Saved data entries
_____

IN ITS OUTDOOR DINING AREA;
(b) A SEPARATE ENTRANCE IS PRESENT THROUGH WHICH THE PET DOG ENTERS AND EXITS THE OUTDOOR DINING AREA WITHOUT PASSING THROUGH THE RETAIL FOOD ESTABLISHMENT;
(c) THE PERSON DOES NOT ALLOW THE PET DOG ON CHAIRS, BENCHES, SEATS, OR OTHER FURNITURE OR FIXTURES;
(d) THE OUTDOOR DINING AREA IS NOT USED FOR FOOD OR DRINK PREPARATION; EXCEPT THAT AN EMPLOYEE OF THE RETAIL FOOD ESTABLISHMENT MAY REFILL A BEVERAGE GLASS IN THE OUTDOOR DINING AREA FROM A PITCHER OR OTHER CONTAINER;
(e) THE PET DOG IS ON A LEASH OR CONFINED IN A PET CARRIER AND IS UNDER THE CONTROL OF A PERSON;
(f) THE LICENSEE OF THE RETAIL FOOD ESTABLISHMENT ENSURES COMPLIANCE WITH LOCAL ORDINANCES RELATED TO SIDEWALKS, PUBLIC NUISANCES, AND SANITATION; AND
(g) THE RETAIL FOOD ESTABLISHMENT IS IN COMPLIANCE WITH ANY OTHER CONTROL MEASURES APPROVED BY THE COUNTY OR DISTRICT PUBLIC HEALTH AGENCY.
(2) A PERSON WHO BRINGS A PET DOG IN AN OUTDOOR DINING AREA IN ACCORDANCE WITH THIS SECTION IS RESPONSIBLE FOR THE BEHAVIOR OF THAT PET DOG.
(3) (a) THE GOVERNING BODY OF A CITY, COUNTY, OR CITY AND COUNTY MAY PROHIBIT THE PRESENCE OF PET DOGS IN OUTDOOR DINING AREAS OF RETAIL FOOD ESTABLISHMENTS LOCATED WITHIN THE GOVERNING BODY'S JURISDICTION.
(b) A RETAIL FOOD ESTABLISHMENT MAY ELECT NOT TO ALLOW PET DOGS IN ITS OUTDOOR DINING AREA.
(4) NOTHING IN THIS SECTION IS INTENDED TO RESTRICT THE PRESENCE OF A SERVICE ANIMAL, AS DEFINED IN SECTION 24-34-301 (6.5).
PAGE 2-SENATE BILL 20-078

_____

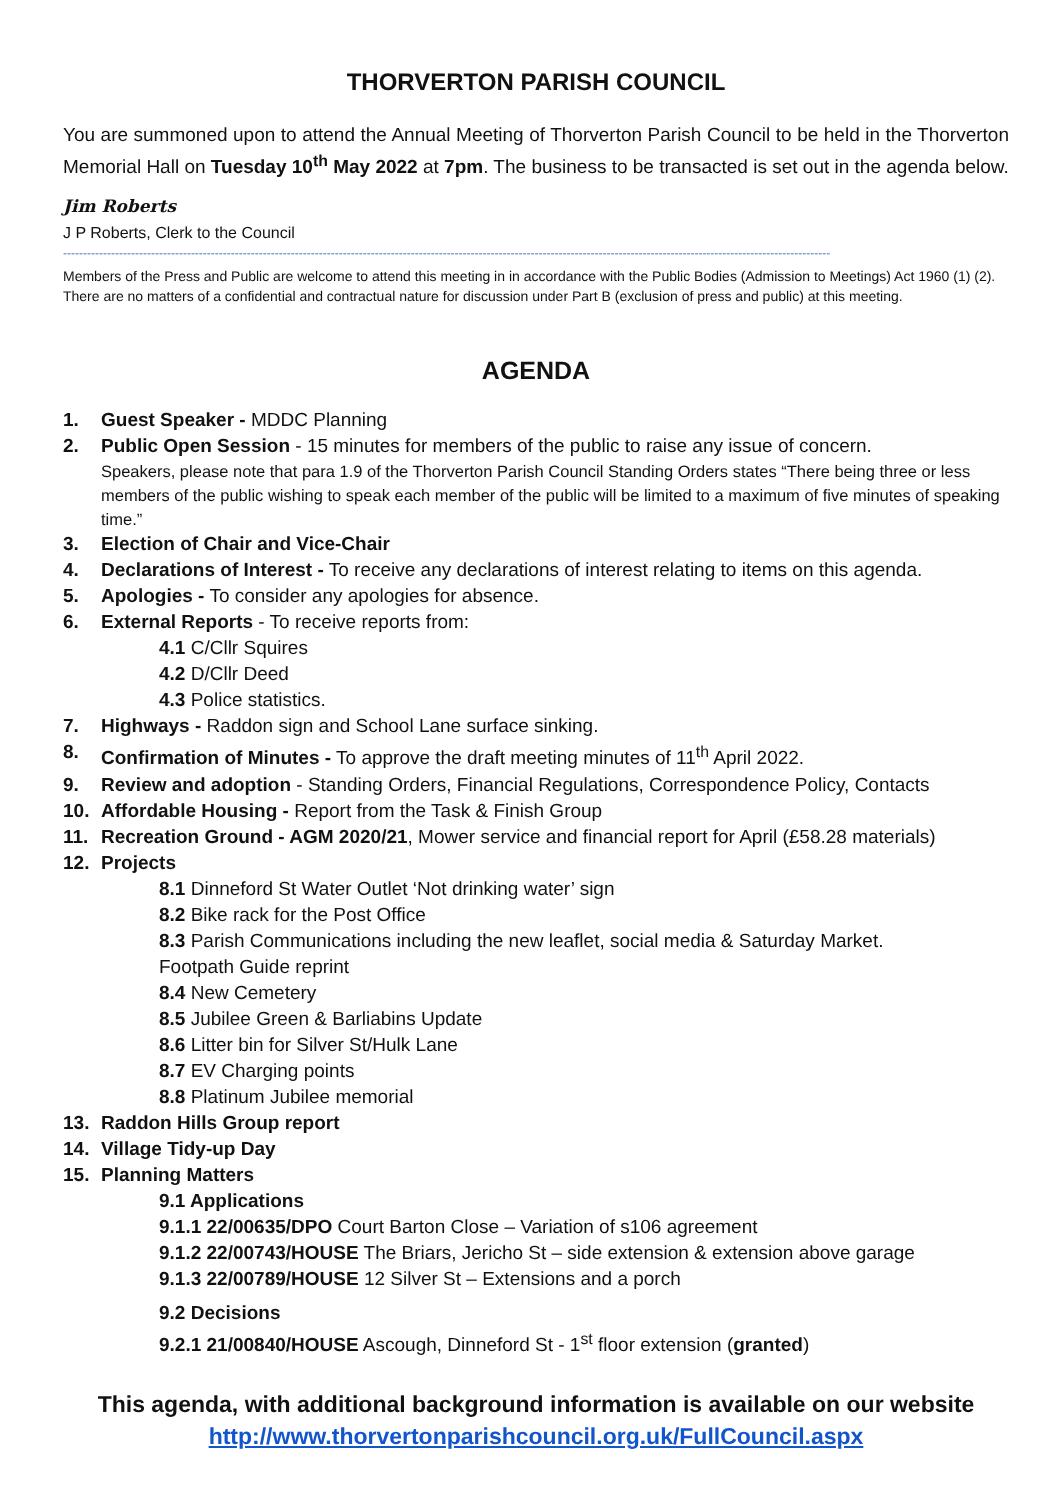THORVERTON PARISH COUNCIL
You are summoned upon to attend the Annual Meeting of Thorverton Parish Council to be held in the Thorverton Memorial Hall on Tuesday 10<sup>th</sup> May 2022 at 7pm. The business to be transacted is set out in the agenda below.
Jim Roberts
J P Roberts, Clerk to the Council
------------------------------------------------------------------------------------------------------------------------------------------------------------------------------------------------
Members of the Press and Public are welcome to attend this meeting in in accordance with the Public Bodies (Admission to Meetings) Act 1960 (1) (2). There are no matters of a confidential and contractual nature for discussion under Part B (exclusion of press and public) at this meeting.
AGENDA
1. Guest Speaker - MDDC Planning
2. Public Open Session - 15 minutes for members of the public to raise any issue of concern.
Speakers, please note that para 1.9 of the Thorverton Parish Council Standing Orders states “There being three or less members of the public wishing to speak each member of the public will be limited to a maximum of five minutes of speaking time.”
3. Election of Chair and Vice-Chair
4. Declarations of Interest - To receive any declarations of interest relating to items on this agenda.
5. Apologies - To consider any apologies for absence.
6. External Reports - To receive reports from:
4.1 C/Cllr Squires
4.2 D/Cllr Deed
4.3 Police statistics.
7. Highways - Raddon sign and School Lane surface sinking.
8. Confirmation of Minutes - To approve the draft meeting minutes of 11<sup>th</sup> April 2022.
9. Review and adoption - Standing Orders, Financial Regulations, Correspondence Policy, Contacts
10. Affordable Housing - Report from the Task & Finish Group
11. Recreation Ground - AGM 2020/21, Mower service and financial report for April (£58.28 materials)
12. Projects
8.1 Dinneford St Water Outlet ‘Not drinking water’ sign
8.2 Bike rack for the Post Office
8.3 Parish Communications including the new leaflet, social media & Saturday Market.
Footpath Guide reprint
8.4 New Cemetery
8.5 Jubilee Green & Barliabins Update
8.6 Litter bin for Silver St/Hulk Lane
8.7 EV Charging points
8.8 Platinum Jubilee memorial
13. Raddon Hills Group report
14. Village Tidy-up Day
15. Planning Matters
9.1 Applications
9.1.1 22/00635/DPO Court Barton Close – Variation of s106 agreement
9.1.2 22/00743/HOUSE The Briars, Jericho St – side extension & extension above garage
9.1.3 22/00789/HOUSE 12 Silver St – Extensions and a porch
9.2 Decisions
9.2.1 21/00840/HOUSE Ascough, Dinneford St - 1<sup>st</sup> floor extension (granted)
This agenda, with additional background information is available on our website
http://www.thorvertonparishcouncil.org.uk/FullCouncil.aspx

_____

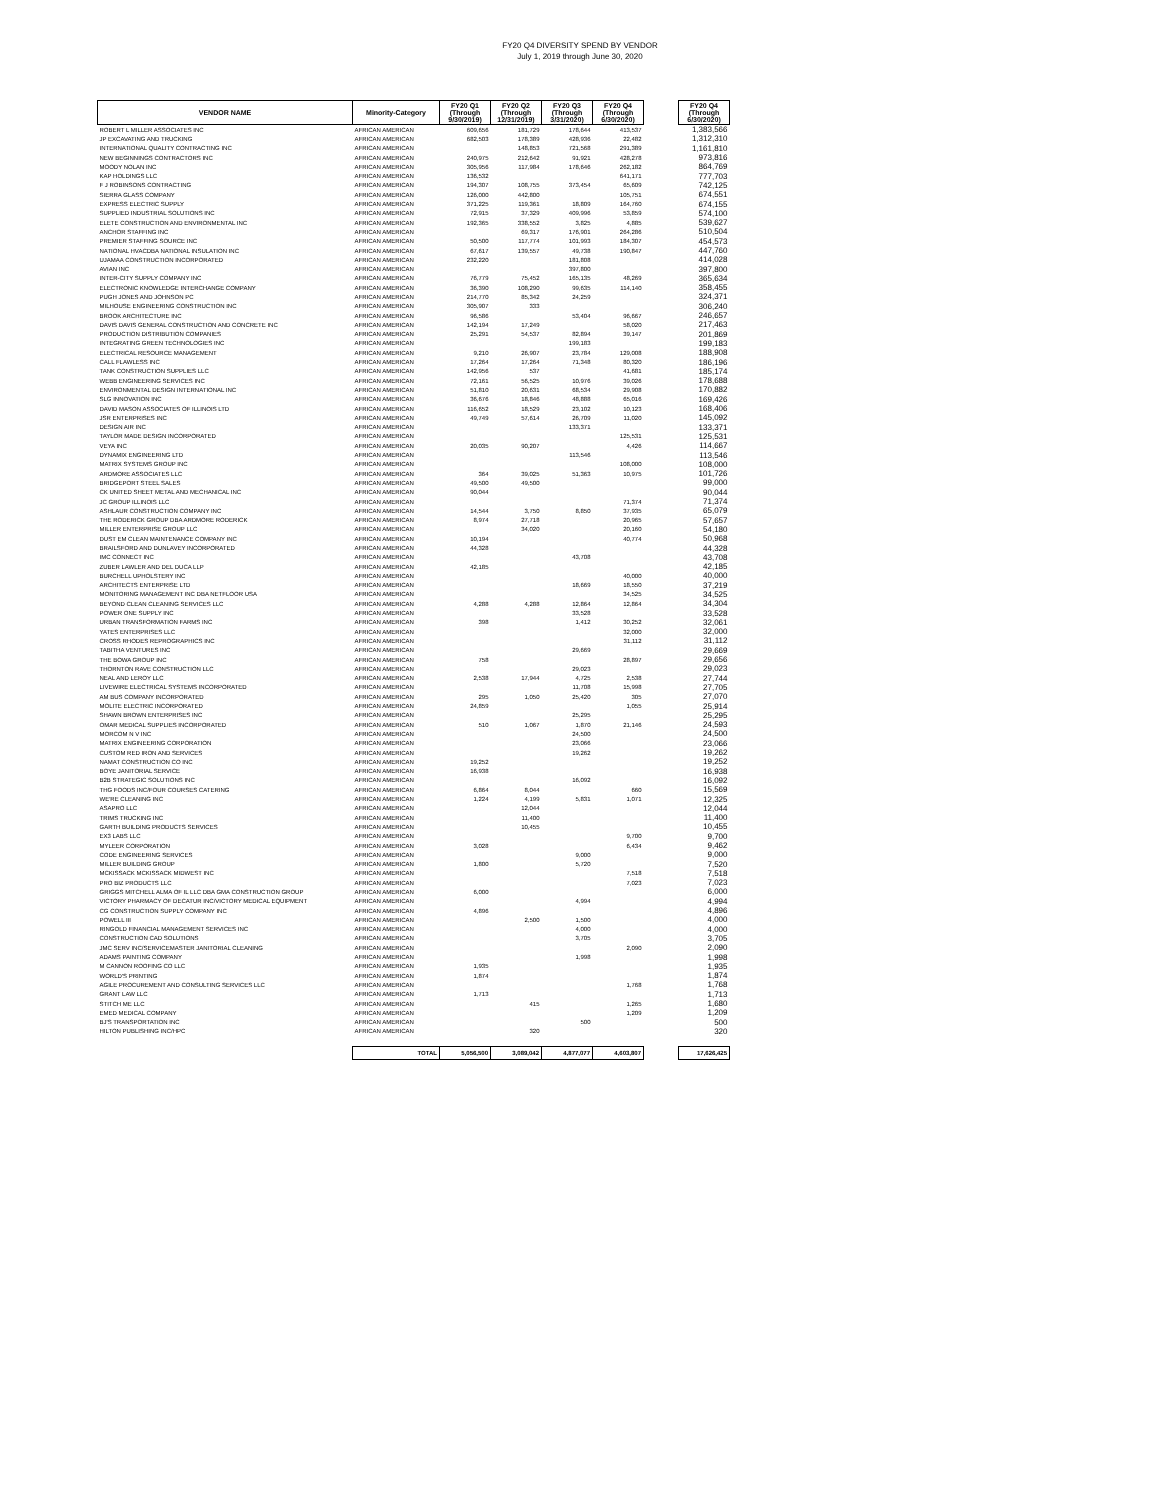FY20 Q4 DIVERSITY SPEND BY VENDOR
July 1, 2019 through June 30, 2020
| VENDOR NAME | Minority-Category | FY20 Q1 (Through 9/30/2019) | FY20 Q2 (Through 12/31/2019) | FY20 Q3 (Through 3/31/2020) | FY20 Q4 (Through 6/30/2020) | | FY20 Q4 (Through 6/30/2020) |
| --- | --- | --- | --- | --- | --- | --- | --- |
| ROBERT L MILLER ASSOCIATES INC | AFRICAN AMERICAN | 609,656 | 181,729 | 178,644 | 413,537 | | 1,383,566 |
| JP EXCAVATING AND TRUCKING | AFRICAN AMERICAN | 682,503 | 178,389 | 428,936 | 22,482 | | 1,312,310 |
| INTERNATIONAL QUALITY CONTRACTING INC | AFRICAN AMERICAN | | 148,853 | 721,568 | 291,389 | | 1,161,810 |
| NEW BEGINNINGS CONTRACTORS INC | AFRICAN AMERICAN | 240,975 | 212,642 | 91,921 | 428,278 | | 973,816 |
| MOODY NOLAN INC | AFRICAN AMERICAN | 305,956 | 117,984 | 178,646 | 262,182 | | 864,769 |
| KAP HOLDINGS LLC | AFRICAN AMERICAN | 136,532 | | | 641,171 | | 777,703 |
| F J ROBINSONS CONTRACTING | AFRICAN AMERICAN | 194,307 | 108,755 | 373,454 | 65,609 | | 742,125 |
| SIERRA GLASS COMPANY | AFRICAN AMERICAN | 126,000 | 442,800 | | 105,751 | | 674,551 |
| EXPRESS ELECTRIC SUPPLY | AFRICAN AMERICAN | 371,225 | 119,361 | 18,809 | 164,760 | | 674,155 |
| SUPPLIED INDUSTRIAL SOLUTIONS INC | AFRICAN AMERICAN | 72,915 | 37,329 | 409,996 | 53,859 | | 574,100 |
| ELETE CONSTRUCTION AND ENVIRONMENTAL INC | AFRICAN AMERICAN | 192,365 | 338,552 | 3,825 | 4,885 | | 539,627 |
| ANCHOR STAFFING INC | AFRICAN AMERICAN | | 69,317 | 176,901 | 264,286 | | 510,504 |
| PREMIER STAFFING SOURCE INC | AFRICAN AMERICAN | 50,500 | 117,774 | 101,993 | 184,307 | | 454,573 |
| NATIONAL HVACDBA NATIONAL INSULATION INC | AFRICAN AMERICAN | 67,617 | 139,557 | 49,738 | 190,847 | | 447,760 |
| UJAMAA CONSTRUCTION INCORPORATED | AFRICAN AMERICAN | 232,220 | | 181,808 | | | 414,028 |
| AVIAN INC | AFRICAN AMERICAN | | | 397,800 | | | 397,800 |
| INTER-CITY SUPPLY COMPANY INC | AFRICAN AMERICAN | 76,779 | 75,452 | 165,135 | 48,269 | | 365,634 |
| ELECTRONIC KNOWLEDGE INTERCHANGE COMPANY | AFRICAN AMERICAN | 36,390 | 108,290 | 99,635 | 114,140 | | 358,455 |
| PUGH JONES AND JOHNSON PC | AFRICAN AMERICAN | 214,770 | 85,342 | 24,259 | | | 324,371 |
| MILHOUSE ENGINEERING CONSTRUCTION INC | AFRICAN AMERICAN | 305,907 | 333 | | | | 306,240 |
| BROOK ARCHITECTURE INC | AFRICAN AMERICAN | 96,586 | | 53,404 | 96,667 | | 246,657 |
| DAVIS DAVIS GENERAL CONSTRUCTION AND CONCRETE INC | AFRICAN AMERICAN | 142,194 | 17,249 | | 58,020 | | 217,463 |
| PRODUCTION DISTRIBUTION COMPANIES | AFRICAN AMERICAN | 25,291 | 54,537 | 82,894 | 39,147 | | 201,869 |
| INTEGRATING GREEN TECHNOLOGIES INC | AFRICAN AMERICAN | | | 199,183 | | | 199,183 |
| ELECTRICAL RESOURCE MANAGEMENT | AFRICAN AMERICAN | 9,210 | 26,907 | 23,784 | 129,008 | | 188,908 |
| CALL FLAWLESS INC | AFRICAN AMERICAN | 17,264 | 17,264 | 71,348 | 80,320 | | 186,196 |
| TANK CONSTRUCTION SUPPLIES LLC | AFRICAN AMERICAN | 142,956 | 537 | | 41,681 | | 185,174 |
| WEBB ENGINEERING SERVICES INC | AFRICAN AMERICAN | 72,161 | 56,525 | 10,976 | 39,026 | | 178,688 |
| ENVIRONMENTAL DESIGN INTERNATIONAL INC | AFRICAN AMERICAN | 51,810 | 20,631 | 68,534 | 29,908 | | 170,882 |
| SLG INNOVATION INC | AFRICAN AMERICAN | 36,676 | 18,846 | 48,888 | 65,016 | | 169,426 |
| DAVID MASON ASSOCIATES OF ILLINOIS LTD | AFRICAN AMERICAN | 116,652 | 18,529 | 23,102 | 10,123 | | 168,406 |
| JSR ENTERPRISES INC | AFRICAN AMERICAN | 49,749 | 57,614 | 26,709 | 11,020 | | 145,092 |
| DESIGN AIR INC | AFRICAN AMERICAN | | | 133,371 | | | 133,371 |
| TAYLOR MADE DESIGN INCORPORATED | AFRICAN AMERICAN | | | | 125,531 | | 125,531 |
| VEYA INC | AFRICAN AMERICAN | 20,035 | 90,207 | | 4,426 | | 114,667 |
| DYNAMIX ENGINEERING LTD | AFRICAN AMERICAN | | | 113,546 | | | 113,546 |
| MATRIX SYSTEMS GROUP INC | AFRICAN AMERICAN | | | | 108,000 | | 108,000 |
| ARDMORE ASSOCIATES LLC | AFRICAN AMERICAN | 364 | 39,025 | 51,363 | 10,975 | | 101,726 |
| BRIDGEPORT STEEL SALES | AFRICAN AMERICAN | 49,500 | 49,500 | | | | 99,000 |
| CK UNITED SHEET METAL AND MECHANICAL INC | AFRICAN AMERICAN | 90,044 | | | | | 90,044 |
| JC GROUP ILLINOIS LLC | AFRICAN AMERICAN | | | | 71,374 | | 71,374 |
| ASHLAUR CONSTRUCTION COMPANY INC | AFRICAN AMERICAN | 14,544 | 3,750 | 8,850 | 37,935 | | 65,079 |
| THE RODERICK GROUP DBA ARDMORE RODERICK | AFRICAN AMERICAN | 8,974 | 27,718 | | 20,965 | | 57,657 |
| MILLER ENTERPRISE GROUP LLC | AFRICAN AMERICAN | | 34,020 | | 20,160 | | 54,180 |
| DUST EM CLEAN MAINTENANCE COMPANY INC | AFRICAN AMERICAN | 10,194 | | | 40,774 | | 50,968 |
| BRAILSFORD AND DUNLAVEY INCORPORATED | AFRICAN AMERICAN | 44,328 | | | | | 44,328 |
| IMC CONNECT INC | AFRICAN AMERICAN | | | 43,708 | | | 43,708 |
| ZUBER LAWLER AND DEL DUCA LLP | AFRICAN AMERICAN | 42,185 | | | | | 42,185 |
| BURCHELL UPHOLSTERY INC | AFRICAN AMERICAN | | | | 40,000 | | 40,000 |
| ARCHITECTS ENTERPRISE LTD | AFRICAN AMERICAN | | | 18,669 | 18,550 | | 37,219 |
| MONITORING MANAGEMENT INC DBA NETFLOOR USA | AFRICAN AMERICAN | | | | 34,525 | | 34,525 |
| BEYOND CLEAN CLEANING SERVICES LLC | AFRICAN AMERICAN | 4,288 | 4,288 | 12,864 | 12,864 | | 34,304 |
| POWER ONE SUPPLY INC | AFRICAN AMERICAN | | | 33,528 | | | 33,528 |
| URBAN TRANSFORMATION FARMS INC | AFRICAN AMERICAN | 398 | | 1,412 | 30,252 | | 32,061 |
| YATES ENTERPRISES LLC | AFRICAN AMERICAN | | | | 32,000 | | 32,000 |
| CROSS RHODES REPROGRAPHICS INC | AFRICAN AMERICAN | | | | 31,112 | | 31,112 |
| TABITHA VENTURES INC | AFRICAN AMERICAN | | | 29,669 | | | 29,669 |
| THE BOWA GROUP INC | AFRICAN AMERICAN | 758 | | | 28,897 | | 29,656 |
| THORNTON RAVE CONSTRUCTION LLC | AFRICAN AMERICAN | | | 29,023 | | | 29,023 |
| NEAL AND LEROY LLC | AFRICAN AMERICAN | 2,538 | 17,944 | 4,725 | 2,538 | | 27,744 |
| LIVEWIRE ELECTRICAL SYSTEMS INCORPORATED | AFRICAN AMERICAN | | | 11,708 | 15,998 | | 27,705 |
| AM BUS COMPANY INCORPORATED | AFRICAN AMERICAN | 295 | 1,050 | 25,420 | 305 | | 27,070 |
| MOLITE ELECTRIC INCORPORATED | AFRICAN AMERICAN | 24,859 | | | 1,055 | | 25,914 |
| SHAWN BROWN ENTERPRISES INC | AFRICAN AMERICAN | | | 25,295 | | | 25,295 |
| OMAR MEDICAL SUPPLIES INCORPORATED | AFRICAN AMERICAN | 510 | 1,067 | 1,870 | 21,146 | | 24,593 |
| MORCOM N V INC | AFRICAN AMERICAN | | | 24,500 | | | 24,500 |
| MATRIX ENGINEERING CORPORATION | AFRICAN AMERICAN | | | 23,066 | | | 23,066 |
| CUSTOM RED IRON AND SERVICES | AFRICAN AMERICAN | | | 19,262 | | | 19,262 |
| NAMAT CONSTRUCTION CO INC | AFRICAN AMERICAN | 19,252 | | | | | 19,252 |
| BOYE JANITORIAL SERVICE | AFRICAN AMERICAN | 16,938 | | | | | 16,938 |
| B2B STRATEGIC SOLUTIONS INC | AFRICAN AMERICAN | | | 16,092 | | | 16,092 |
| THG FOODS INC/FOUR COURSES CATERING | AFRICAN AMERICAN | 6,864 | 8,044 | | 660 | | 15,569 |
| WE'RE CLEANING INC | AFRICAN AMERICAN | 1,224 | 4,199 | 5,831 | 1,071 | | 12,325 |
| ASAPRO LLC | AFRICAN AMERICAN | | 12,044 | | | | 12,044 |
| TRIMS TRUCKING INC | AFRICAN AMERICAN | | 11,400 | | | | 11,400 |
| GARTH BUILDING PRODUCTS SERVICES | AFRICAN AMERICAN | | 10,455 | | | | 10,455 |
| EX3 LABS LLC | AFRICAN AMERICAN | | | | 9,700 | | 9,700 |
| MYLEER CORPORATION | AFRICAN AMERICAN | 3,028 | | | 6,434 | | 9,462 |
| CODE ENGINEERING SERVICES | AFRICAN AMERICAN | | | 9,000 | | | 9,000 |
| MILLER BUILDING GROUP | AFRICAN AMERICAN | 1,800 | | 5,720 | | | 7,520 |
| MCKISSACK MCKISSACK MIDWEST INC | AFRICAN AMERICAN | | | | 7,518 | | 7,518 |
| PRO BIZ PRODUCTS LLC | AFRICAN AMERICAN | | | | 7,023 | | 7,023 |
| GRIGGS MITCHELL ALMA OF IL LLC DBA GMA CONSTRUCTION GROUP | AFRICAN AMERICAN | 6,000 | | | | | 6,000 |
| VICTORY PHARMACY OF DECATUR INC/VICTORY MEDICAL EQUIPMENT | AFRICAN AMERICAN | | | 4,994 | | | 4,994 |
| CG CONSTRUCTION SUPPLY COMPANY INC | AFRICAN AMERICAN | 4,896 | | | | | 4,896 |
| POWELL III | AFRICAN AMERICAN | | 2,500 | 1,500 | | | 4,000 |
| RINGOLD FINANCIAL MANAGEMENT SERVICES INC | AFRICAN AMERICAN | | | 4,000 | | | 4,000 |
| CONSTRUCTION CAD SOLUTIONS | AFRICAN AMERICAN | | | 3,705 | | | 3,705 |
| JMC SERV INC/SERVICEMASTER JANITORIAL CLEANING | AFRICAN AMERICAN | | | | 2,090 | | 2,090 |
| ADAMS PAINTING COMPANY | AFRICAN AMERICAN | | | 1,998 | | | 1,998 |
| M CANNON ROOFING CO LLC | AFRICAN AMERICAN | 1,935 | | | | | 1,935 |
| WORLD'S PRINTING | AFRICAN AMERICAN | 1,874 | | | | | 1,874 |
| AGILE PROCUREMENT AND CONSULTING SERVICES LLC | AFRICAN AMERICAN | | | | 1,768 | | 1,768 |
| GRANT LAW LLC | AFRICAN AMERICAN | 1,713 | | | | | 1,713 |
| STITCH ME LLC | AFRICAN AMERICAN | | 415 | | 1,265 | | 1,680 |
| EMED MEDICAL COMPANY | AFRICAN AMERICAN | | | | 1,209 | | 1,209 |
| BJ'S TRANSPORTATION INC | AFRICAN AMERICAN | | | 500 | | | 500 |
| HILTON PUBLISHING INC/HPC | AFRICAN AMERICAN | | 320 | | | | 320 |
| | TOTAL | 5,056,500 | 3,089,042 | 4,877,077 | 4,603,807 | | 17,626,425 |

_____

**WHAT IS BEING ASKED:**
Start with the line above that contains "IN ITS OUTDOOR DINING AREA;" and stop after the line that contains "(b) A SEPARATE". Output those lines exactly, and only those.

**SOLVED PROBLEM:**
IN ITS OUTDOOR DINING AREA;
(b) A SEPARATE ENTRANCE IS PRESENT THROUGH WHICH THE PET DOG ENTERS AND EXITS THE OUTDOOR DINING AREA WITHOUT PASSING THROUGH THE RETAIL FOOD ESTABLISHMENT;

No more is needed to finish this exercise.